__TASK PROMPT__
Please restate word for word only the lines that start at the one containing "thumb cmc: (420, 150)" and continue to the final line of the material.
═══ MATERIALS PROVIDED ═══
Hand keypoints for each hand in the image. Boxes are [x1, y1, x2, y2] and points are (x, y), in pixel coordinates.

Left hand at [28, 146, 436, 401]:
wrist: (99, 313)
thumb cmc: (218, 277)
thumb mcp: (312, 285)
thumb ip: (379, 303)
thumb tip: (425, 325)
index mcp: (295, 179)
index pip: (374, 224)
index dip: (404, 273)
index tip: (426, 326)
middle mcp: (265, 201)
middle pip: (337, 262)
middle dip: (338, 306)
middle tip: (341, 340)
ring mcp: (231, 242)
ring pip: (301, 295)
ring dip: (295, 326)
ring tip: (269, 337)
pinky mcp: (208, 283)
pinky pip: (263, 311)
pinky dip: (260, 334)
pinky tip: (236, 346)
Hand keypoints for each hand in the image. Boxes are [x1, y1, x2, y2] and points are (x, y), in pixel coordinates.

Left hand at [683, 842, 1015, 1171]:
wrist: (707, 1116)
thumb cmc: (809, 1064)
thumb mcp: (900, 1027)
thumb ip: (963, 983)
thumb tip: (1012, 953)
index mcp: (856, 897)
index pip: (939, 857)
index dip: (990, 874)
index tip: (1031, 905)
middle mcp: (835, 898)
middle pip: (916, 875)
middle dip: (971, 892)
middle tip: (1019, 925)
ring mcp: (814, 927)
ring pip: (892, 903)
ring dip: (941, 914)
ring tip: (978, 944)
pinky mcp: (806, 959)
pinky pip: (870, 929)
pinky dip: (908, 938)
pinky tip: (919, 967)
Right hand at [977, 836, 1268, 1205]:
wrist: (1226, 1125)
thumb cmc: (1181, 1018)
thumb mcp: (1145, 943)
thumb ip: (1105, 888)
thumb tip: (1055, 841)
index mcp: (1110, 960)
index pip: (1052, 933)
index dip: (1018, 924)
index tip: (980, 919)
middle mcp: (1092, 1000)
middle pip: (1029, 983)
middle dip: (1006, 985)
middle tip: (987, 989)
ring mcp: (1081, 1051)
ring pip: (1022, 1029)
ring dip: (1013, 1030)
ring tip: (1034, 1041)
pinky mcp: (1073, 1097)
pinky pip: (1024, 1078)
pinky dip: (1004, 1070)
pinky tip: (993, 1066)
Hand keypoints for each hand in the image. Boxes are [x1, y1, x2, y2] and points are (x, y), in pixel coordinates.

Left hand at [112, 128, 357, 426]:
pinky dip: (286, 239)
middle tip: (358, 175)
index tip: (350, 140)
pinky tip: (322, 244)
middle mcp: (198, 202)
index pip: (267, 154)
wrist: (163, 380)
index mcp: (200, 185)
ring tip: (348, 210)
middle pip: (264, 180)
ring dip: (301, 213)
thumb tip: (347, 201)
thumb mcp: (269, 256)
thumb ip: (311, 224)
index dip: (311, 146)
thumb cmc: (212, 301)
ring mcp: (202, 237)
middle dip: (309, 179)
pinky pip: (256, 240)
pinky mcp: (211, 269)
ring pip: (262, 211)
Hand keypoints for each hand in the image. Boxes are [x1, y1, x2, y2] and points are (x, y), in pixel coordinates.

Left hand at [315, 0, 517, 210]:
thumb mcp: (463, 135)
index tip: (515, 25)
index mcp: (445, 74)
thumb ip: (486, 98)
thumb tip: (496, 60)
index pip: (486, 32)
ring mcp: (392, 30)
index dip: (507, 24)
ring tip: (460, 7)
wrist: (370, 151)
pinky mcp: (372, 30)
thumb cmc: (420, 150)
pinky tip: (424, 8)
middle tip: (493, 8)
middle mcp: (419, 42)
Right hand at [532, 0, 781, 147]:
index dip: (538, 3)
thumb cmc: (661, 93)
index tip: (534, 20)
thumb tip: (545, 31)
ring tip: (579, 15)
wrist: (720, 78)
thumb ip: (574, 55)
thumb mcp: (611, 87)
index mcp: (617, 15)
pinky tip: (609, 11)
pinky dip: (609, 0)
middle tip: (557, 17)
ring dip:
═══
__SOLUTION TO THE EXERCISE__
thumb cmc: (420, 150)
pinky tip: (424, 8)
middle tip: (493, 8)
middle mcp: (419, 42)
Right hand at [532, 0, 781, 147]:
index dip: (538, 3)
thumb cmc: (661, 93)
index tip: (534, 20)
thumb tip: (545, 31)
ring tip: (579, 15)
wrist: (720, 78)
thumb ip: (574, 55)
thumb mcp: (611, 87)
index mcp: (617, 15)
pinky tip: (609, 11)
pinky dip: (609, 0)
middle tip: (557, 17)
ring dip:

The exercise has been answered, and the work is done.